プロゴルファー中嶋常幸(70)が、父との別れを機に人生最大のスランプに陥った当時を振り返った。YouTubeチャンネル「SHOVEL SPORTS」で長編のインタビュー動画が公開。20代、30代にも味わったスランプが、40代になって再び訪…
プロゴルファー中嶋常幸(70)が、父との別れを機に人生最大のスランプに陥った当時を振り返った。YouTubeチャンネル「SHOVEL SPORTS」で長編のインタビュー動画が公開。20代、30代にも味わったスランプが、40代になって再び訪れた経緯を明かした。

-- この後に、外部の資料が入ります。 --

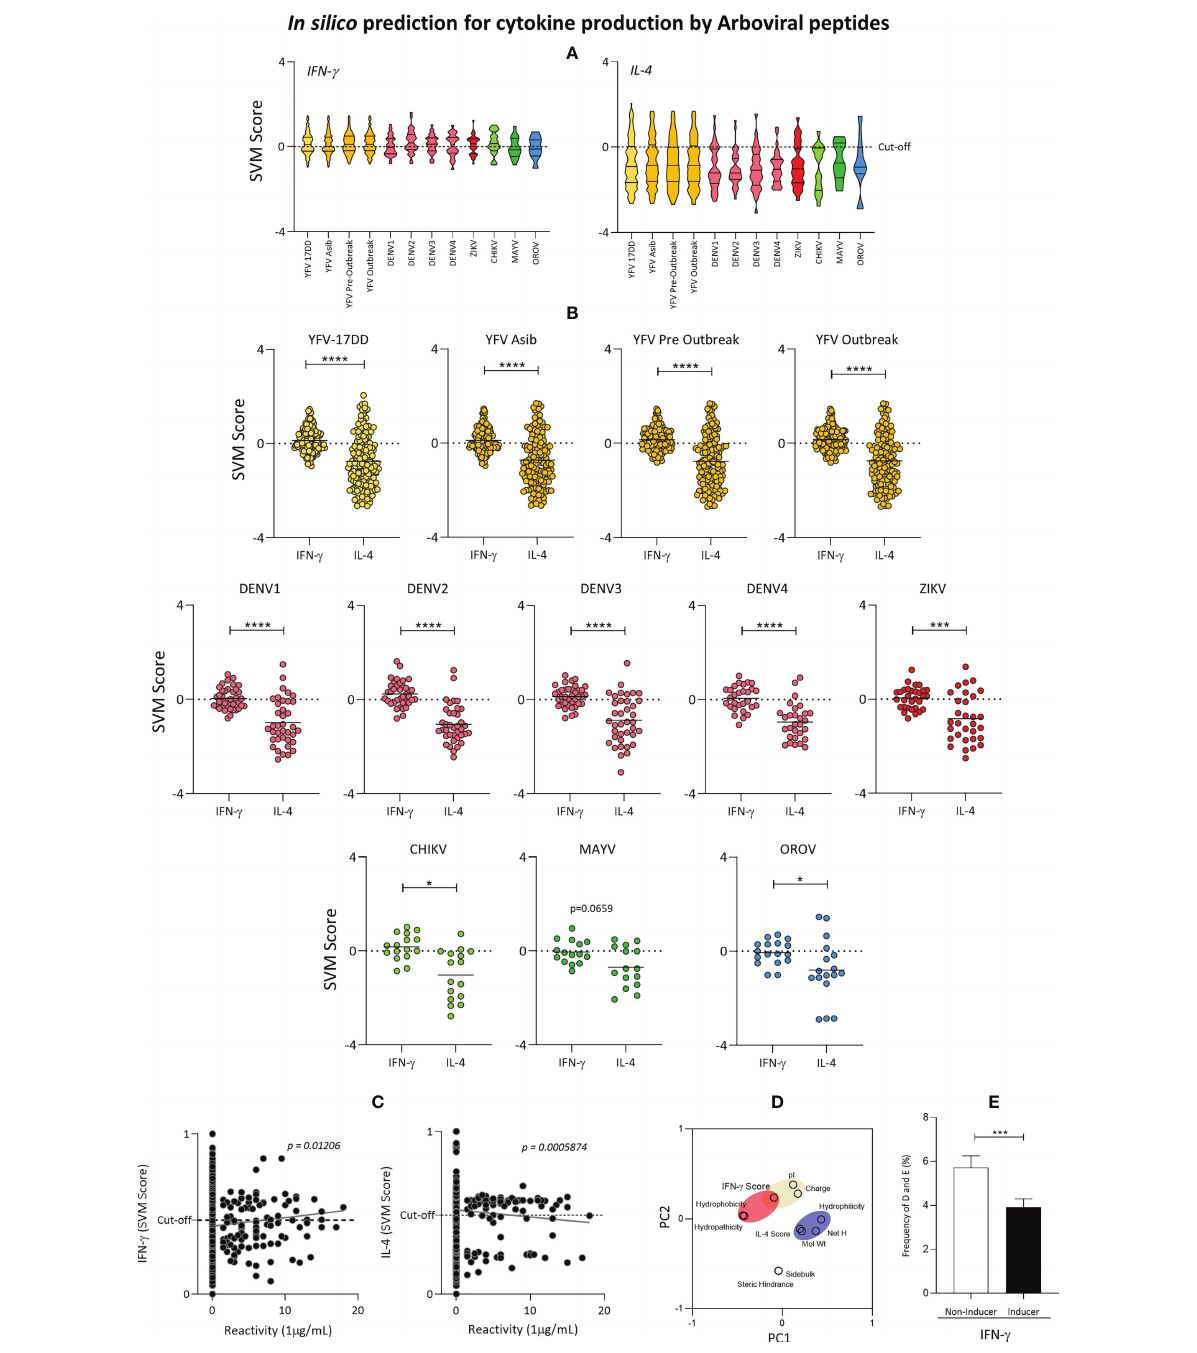
FIGURE 8 Cytokine induction by YFV-17DD Overlapping Peptides. (A) IFN- g and IL-4 production score was assessed by in silico analysis for the peptides from arbovirus. (B) Comparison of IL-4 and IFN- g induction scores within each assessed arbovirus. Dots indicate individual peptides red lines indicate mean with standard deviation. Statistical signi fi cances are indicated by asterisks (* = p<0.01; *** = p<0.0001; **** = p<0.00001). (C) Correlation between cytokine production scores and peptide-HLA-A*02:01 reactivity obtained in vitro was performed for IFN- g (left panel) and IL-4 (right panel) by Spearman ’ s rank test. (D) Principal Component Analysis (PCA) with physicochemical properties of overlapping peptides and in silico scores for cytokine induction. Parameters related to IFN- g induction are clustered in red and in blue for IL-4. (E) Frequency of acid residues [aspartic (E) and glutamic (D) acid] in IFN- g inducer and non-inducer peptides identi fi ed by in silico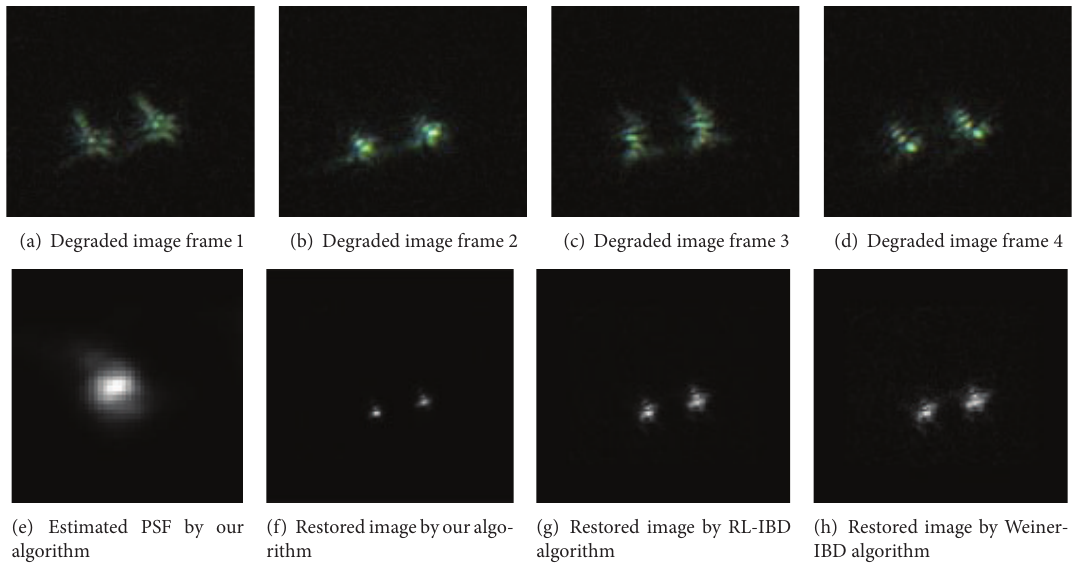
Figure 3: Multiframe original images and restoration comparison of three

父・巌さんの厳しい指導で台頭した中嶋だが、海外メジャー出場を機に23歳で独立。夜逃げ同然で実家を飛び出した経緯もあって、長きにわたって親子は距離をおいていた。
1995年、40歳の中嶋は家族から巌さんががんをわずらっていることを聞かされたが、すぐに見舞いに行くことはためらわれたという。その年の国内男子ツアー開幕戦、3月上旬の東建コーポレーションカップ(鹿児島・祁答院ゴルフ俱楽部)に出場する予定も変えなかった。
試合会場で尊敬する杉原輝雄に事情を明かすと「バカもん!早くいけ!」とものすごいけんまくで怒鳴られた。ようやく腹が決まり、試合が終わったあとに東京の大学病院に駆け付けたが、父はすでに亡くなっていた。息を引き取ったのは、中嶋が到着するわずか2時間前だったという。
「親不孝者、親の死に目に会えず、なんです。親父(おやじ)は怒った顔をしていた。子供の頃に怒られた当時と同じ顔だった」
「出た言葉は、ごめんな、ごめんな、勘弁してくれ、だった。それしか出てこなかった」
父に手を上げたりしたこともない。いい息子だと言われ続けてきた。なぜ謝っているのか、自分でも分からなかった。その迷いが、ゴルフにも明らかに影響しだした。
その年の5月、フジサンケイクラシックで優勝して、セレモニーではMCから「お父さんが亡くなったショックも、これでもう大丈夫でしょう」と声をかけられもした。だが、それを境に一切成績がでなくなった。5年後には年間の賞金ランク116位にまで低迷した。
なぜ、自分が謝ったのか。答えが出たのは、初孫ができた時だったという。
「初孫を抱いたときに、このために生きてきた、と思った」
「もっと親父に孫を抱かせてやればよかった。ずっと子供のころから、母に手を上げる親父の姿もみていたし、プロになるまでスパルタ教育も受けた。絶縁状態で家も出た。親父を愛せない。でもそれは、罪なんだよ。親子はなんであれ親子。あの日、自分が亡くなった父に謝ったのは、心の声だったんだと思う」
スランプを脱し、復活勝利を挙げるまでには7年を要した。インタビュー動画では、小児がん患者のドキュメンタリー番組をテレビでみたことが復活のきっかけになったことも語っていた。